Collected data:
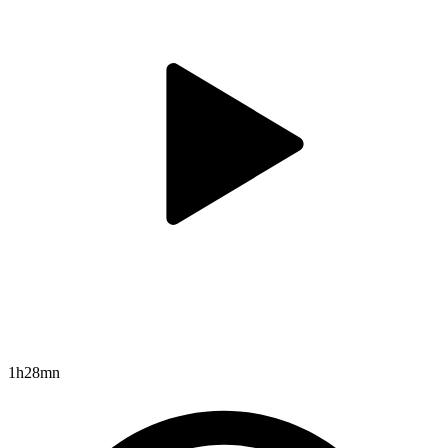
1h28mn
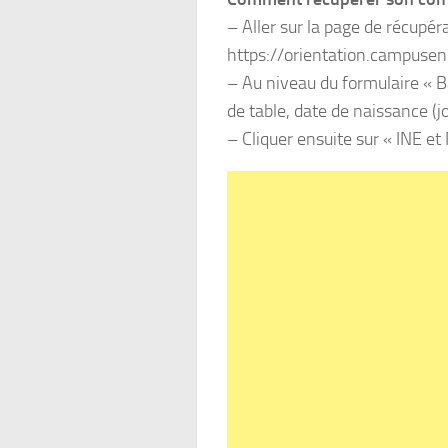
– Aller sur la page de récup
https://orientation.campuse
– Au niveau du formulaire « B
de table, date de naissance (j
– Cliquer ensuite sur « INE e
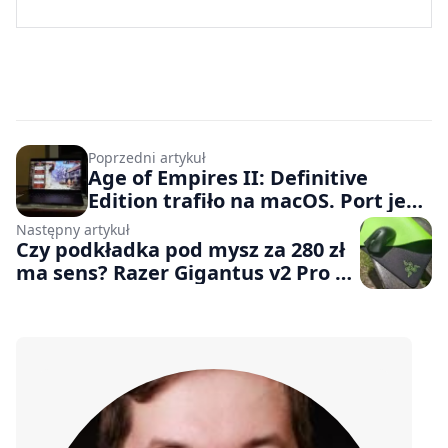
Poprzedni artykuł
Age of Empires II: Definitive
Edition trafiło na macOS. Port jest
prawie idealny, ale brak tej funkcji
Następny artykuł
mocno boli
Czy podkładka pod mysz za 280 zł
ma sens? Razer Gigantus v2 Pro –
testuję i sprawdzam pod
mikroskopem, jak wygląda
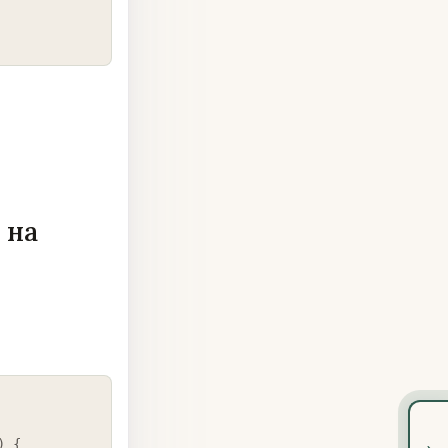
 на
COPY
›
)
{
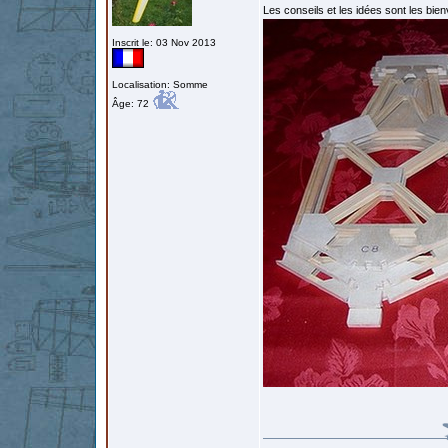
Les conseils et les idées sont les bi
Inscrit le: 03 Nov 2013
Localisation: Somme
Âge: 72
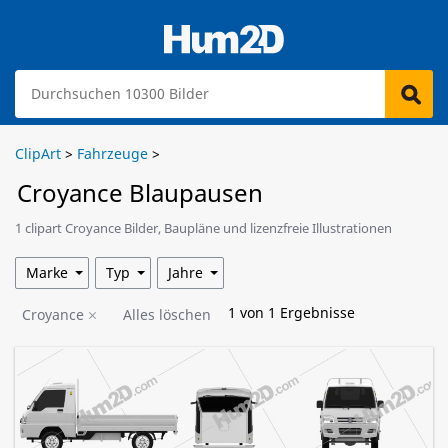
ClipArt
>
Fahrzeuge
>
Croyance Blaupausen
1 clipart Croyance Bilder, Baupläne und lizenzfreie Illustrationen
stehen zum Download bereit.
Marke
Typ
Jahre
1
von
1
Ergebnisse
Croyance
Alles löschen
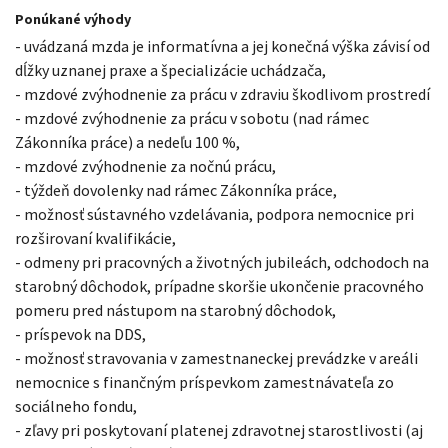
Ponúkané výhody
- uvádzaná mzda je informatívna a jej konečná výška závisí od
dĺžky uznanej praxe a špecializácie uchádzača,
- mzdové zvýhodnenie za prácu v zdraviu škodlivom prostredí
- mzdové zvýhodnenie za prácu v sobotu (nad rámec
Zákonníka práce) a nedeľu 100 %,
- mzdové zvýhodnenie za nočnú prácu,
- týždeň dovolenky nad rámec Zákonníka práce,
- možnosť sústavného vzdelávania, podpora nemocnice pri
rozširovaní kvalifikácie,
- odmeny pri pracovných a životných jubileách, odchodoch na
starobný dôchodok, prípadne skoršie ukončenie pracovného
pomeru pred nástupom na starobný dôchodok,
- príspevok na DDS,
- možnosť stravovania v zamestnaneckej prevádzke v areáli
nemocnice s finančným príspevkom zamestnávateľa zo
sociálneho fondu,
- zľavy pri poskytovaní platenej zdravotnej starostlivosti (aj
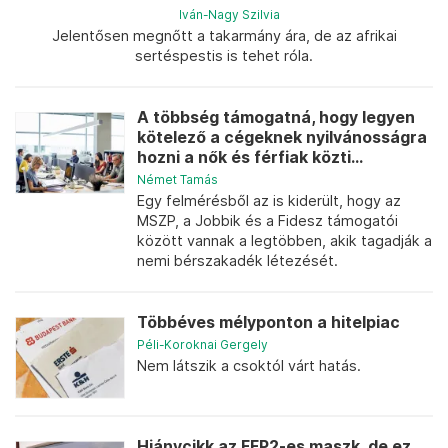
Iván-Nagy Szilvia
Jelentősen megnőtt a takarmány ára, de az afrikai
sertéspestis is tehet róla.
A többség támogatná, hogy legyen
kötelező a cégeknek nyilvánosságra
hozni a nők és férfiak közti...
Német Tamás
Egy felmérésből az is kiderült, hogy az
MSZP, a Jobbik és a Fidesz támogatói
között vannak a legtöbben, akik tagadják a
nemi bérszakadék létezését.
Többéves mélyponton a hitelpiac
Péli-Koroknai Gergely
Nem látszik a csoktól várt hatás.
Hiánycikk az FFP2-es maszk, de ez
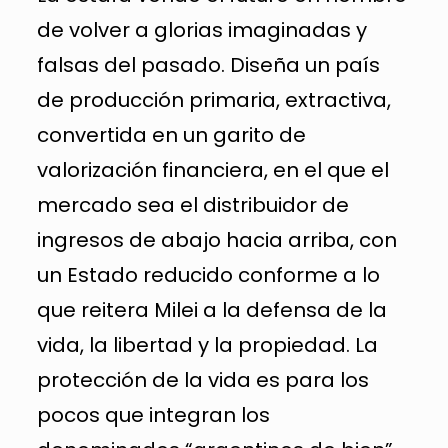
de volver a glorias imaginadas y
falsas del pasado. Diseña un país
de producción primaria, extractiva,
convertida en un garito de
valorización financiera, en el que el
mercado sea el distribuidor de
ingresos de abajo hacia arriba, con
un Estado reducido conforme a lo
que reitera Milei a la defensa de la
vida, la libertad y la propiedad. La
protección de la vida es para los
pocos que integran los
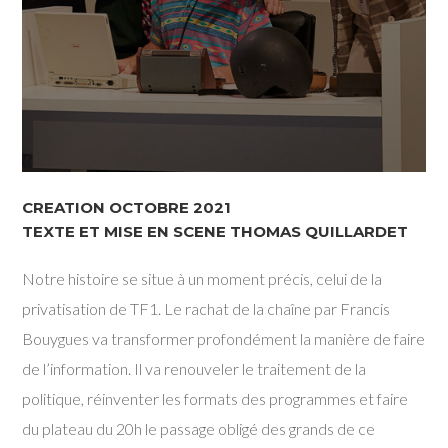
CREATION OCTOBRE 2021
TEXTE ET MISE EN SCENE THOMAS QUILLARDET
Notre histoire se situe à un moment précis, celui de la
privatisation de TF1. Le rachat de la chaîne par Francis
Bouygues va transformer profondément la manière de faire
de l’information. Il va renouveler le traitement de la
politique, réinventer les formats des programmes et faire
du plateau du 20h le passage obligé des grands de ce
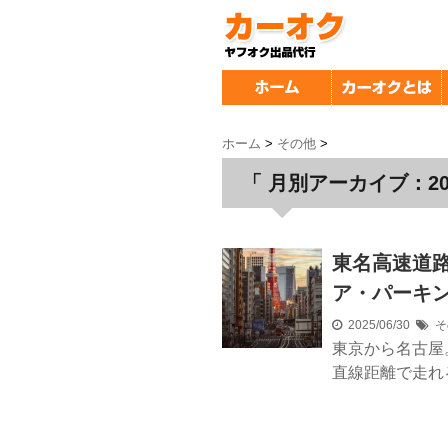
ホーム
>
その他
>
「 月別アーカイブ：202
東名高速道路
ア・パーキ
2025/06/30
そ
東京から名古屋
直線距離で走れ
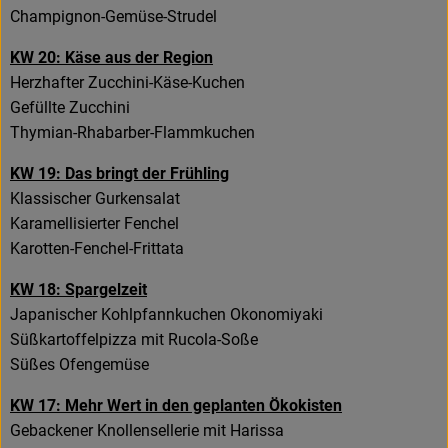
Champignon-Gemüse-Strudel
KW 20: Käse aus der Region
Herzhafter Zucchini-Käse-Kuchen
Gefüllte Zucchini
Thymian-Rhabarber-Flammkuchen
KW 19: Das bringt der Frühling
Klassischer Gurkensalat
Karamellisierter Fenchel
Karotten-Fenchel-Frittata
KW 18: Spargelzeit
Japanischer Kohlpfannkuchen Okonomiyaki
Süßkartoffelpizza mit Rucola-Soße
Süßes Ofengemüse
KW 17: Mehr Wert in den geplanten Ökokisten
Gebackener Knollensellerie mit Harissa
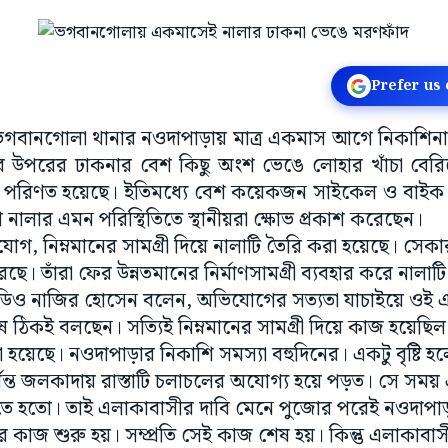
Prefer us
 ভগবানগোলা থানার নওদাপাড়ায় মাত্র একমাস আগে নিকাশিন
লার উপরের ঢাকনার বেশ কিছু অংশ ভেঙে লোহার খাঁচা বেরিয়
দে পরিণত হয়েছে। ইতিমধ্যে বেশ কয়েকজন সাইকেল ও বাইক 
ালার এমন পরিস্থিতিতে স্থানীয়রা ক্ষোভ প্রকাশ করেছেন।
োগ, নিম্নমানের সামগ্রী দিয়ে নালাটি তৈরি করা হয়েছে। সে
ে। তাঁরা ফের উন্নতমানের নির্মাণসামগ্রী ব্যবহার করে নালাট
িও নাজির হোসেন বলেন, অভিযোগের সত্যতা যাচাইয়ে ওই
 ঠিকই বলছেন। সত্যিই নিম্নমানের সামগ্রী দিয়ে কাজ হয়েছি
 হয়েছে। নওদাপাড়ার নিকাশি সমস্যা বহুদিনের। একটু বৃষ্টি হ
 পর্যন্ত জলকাদায় রাস্তাটি চলাচলের অযোগ্য হয়ে পড়ত। সে সম
 হতো। তাই এলাকাবাসীর দাবি মেনে পুজোর পরেই নওদাপাড়ায়
র কাজ শুরু হয়। সম্প্রতি সেই কাজ শেষ হয়। কিন্তু এলাকাব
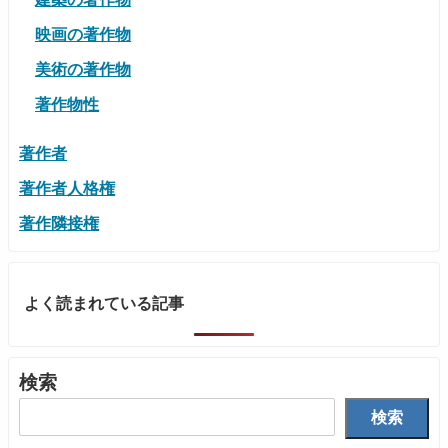
映画の著作物
美術の著作物
著作物性
著作者
著作者人格権
著作隣接権
よく読まれている記事
検索
検索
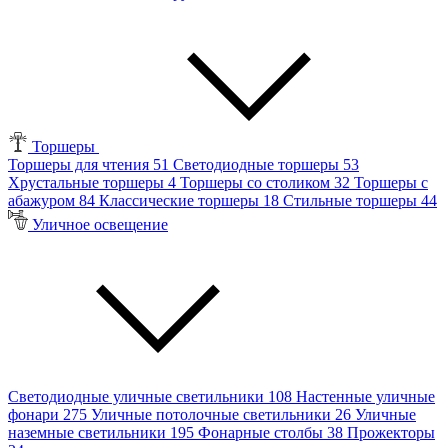
Торшеры
Торшеры для чтения
51
Светодиодные торшеры
53
Хрустальные торшеры
4
Торшеры со столиком
32
Торшеры с
абажуром
84
Классические торшеры
18
Стильные торшеры
44
Уличное освещение
Светодиодные уличные светильники
108
Настенные уличные
фонари
275
Уличные потолочные светильники
26
Уличные
наземные светильники
195
Фонарные столбы
38
Прожекторы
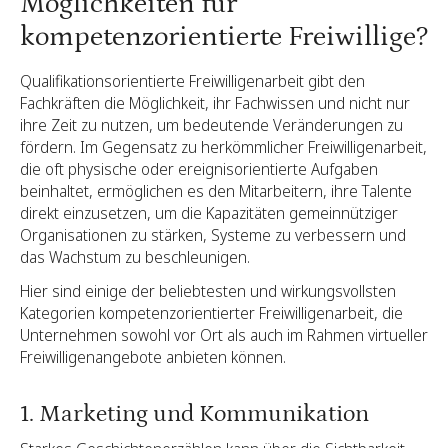
Möglichkeiten für
kompetenzorientierte Freiwillige?
Qualifikationsorientierte Freiwilligenarbeit gibt den
Fachkräften die Möglichkeit, ihr Fachwissen und nicht nur
ihre Zeit zu nutzen, um bedeutende Veränderungen zu
fördern. Im Gegensatz zu herkömmlicher Freiwilligenarbeit,
die oft physische oder ereignisorientierte Aufgaben
beinhaltet, ermöglichen es den Mitarbeitern, ihre Talente
direkt einzusetzen, um die Kapazitäten gemeinnütziger
Organisationen zu stärken, Systeme zu verbessern und
das Wachstum zu beschleunigen.
Hier sind einige der beliebtesten und wirkungsvollsten
Kategorien kompetenzorientierter Freiwilligenarbeit, die
Unternehmen sowohl vor Ort als auch im Rahmen virtueller
Freiwilligenangebote anbieten können.
1. Marketing und Kommunikation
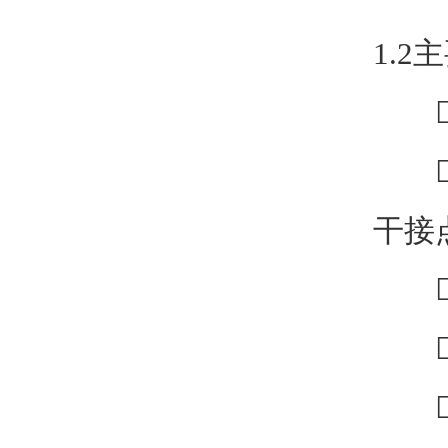
1.2
交
触摸
干接
采

可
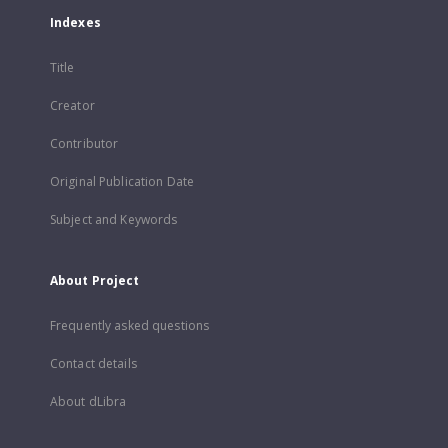
Indexes
Title
Creator
Contributor
Original Publication Date
Subject and Keywords
About Project
Frequently asked questions
Contact details
About dLibra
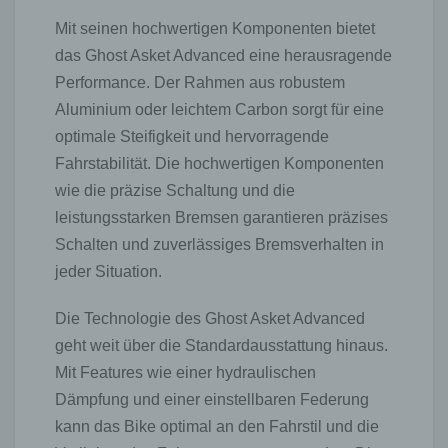
Mit seinen hochwertigen Komponenten bietet
das Ghost Asket Advanced eine herausragende
Performance. Der Rahmen aus robustem
Aluminium oder leichtem Carbon sorgt für eine
optimale Steifigkeit und hervorragende
Fahrstabilität. Die hochwertigen Komponenten
wie die präzise Schaltung und die
leistungsstarken Bremsen garantieren präzises
Schalten und zuverlässiges Bremsverhalten in
jeder Situation.
Die Technologie des Ghost Asket Advanced
geht weit über die Standardausstattung hinaus.
Mit Features wie einer hydraulischen
Dämpfung und einer einstellbaren Federung
kann das Bike optimal an den Fahrstil und die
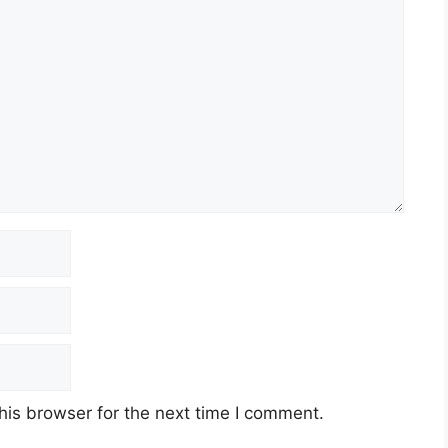
his browser for the next time I comment.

[WHAT IS REQUIRED]
From the line containing "wie die präzise Schaltung und die" through the end of the entries, quote each line exactly and nothing else, excluding all pictures.

[ANSWER TO THIS TASK]
wie die präzise Schaltung und die
leistungsstarken Bremsen garantieren präzises
Schalten und zuverlässiges Bremsverhalten in
jeder Situation.
Die Technologie des Ghost Asket Advanced
geht weit über die Standardausstattung hinaus.
Mit Features wie einer hydraulischen
Dämpfung und einer einstellbaren Federung
kann das Bike optimal an den Fahrstil und die
his browser for the next time I comment.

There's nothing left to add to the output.